A contract through offer and acceptance was not concluded. An implied conclusion of a contract is also out of the question, as the airline (possibly different in local public transport ) only wants to transport people with a ticket from the outset, and not everyone who gets on the plane. In addition, the still 17-year-old minor could not effectively undertake without the consent of the legal representative. This also applies if the controversial and generally rejected  factual contract is seen as a possible basis for a claim, because here too the protection of minors has priority. 
The claims for damages from § BGB exist in principle, but are ruled out because the airline has no damage . Taking the minor with you did not result in any individually quantifiable additional costs. Since the aircraft was not fully booked, no passenger had to be turned back, so that the company did not miss any profit . Damage due to additionally consumed fuel or food was not presented, but could theoretically be considered. [8th]ff.

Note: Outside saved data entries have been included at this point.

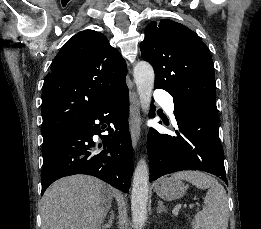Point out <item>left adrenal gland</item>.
I'll return each instance as SVG.
<instances>
[{"label":"left adrenal gland","instance_id":"obj_1","mask_svg":"<svg viewBox=\"0 0 261 229\" xmlns=\"http://www.w3.org/2000/svg\"><path fill=\"white\" fill-rule=\"evenodd\" d=\"M158 209H157V213H163V211H167L166 207H164L162 201H158Z\"/></svg>","mask_w":261,"mask_h":229}]
</instances>
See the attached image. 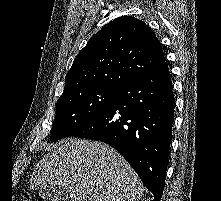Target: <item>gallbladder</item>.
<instances>
[{"label":"gallbladder","instance_id":"gallbladder-1","mask_svg":"<svg viewBox=\"0 0 221 201\" xmlns=\"http://www.w3.org/2000/svg\"><path fill=\"white\" fill-rule=\"evenodd\" d=\"M39 196L44 201H60L65 198V192L57 185H47L40 189Z\"/></svg>","mask_w":221,"mask_h":201}]
</instances>
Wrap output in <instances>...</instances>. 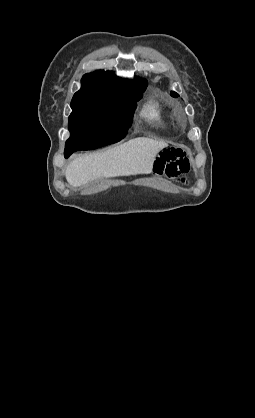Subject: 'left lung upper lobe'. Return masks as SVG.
Returning <instances> with one entry per match:
<instances>
[{"instance_id":"obj_1","label":"left lung upper lobe","mask_w":255,"mask_h":418,"mask_svg":"<svg viewBox=\"0 0 255 418\" xmlns=\"http://www.w3.org/2000/svg\"><path fill=\"white\" fill-rule=\"evenodd\" d=\"M171 96L178 97V94L176 92H171Z\"/></svg>"}]
</instances>
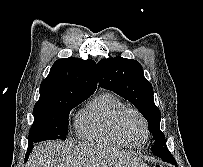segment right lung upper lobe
<instances>
[{"label":"right lung upper lobe","instance_id":"obj_1","mask_svg":"<svg viewBox=\"0 0 203 167\" xmlns=\"http://www.w3.org/2000/svg\"><path fill=\"white\" fill-rule=\"evenodd\" d=\"M97 87L96 63L81 58L57 60L40 85V98L34 107L52 106L72 98H88Z\"/></svg>","mask_w":203,"mask_h":167}]
</instances>
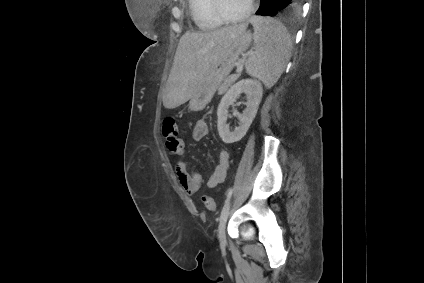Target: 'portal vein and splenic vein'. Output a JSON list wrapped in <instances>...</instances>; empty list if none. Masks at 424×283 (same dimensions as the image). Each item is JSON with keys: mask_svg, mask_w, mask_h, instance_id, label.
Masks as SVG:
<instances>
[{"mask_svg": "<svg viewBox=\"0 0 424 283\" xmlns=\"http://www.w3.org/2000/svg\"><path fill=\"white\" fill-rule=\"evenodd\" d=\"M250 56V55H252V53L251 52H248L245 56H244V58H246V56ZM236 66H237V69H236V72L237 73H240L241 71H242V66H241V64L238 62L237 64H236Z\"/></svg>", "mask_w": 424, "mask_h": 283, "instance_id": "obj_1", "label": "portal vein and splenic vein"}]
</instances>
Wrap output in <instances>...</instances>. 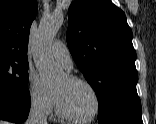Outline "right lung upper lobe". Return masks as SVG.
I'll use <instances>...</instances> for the list:
<instances>
[{
	"label": "right lung upper lobe",
	"mask_w": 156,
	"mask_h": 124,
	"mask_svg": "<svg viewBox=\"0 0 156 124\" xmlns=\"http://www.w3.org/2000/svg\"><path fill=\"white\" fill-rule=\"evenodd\" d=\"M37 0H0V62H27L29 31Z\"/></svg>",
	"instance_id": "cb5924a9"
}]
</instances>
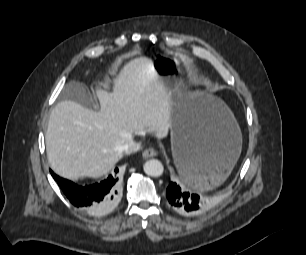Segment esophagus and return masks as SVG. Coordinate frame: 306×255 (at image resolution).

However, the minor must reimburse the value of the flight in accordance with financial benefit by the expenses saved; Today, a factual view has prevailed, according to which incorporeal advantages can also be "obtained". , Paragraph 2 of the German Civil Code. He has obtained the Hamburg-New York transport service (disputed, another view assumes an interference, since a conscious admission to the flight is only made for passengers with a ticket) from the airline. The Supreme Court discussed the question of whether the minor has ever achieved something and looks to what was acquired in the
However, on the one hand this is a so-called luxury expenditure for the minor, on the other hand he could be depleted by the return transport to Munich, since he no longer has any advantage from his flight to New York, Abs. 3 BGB. The minor is nevertheless liable because of German Civil Code (BGB) because he knew that he would receive the benefit without any legal reason. In the context of BGB, due to the similarity to the crime (arg. BGB, in this case at the same time an offense of creeping transport), according to the opinion of the Federal Court of Justice, on the knowledge of the minor and not that of the legal guardian. This is disputed by a different opinion, which is based on the knowledge of the parents for reasons of the protection of minors.
Claims from the contract are ruled out because the minor could not effectively conclude a contract even by signing the declaration of payment obligation and the parents did not approve the pending ineffective contract.
Claims from management without a mandate
The airline has a claim against the minor from management without an order.  The well-foreign business of return transportation was in the objective interest and thus corresponded to the presumed will of the legal representatives, must be based on their will is,  because the minor was threatened with detention at the airport. However, even if the applicability is rejected, the same result is reached, since it is probably not the minor's will to stay in the transit area of New York Airport.
The case was in the past and continues to be the subject of legal discourse on management without commission and for unjustified enrichment.  The same applies to the commentary literature.
- as described for example by Harder in: NJW 1990, 857, Hau in: NJW 2001, 2863 and Fielenbach NZV 2000, 358.
- so Meyer in: NJW 2015, 3686, 3690.
- so Stacke in: NJW 1991, 875.
- Vgl. NJW 1971, 609.
- Vgl. NJW 1971, 609.
- Vgl. Harder in: NJW 1990, 857, Fn. 8.
- See Schmitt in: Munich Commentary on the BGB, 7th edition 2015, § 105 BGB, Rn. 25th
- Vgl. BGH NJW 1971, 609, 610.
- on today's view cf. Stadler in: Jauernig, Commentary on the BGB, 16th edition 2015, § 818, Rn. 12.
- On the dispute cf. Stadler in: Jauernig, Commentary on the German Civil Code, 16th edition 2015, § 819, Rn. 5.
- Zur Argumentation des BGH vgl. BGH NJW 1971, 609, 612.
- according to Seiler in: Seiler Munich Commentary on the BGB, 6th edition 2012, § 682, Rn. 7, fn. 15 “General opinion”.
- For example, see above under the evidence for the designation of the case.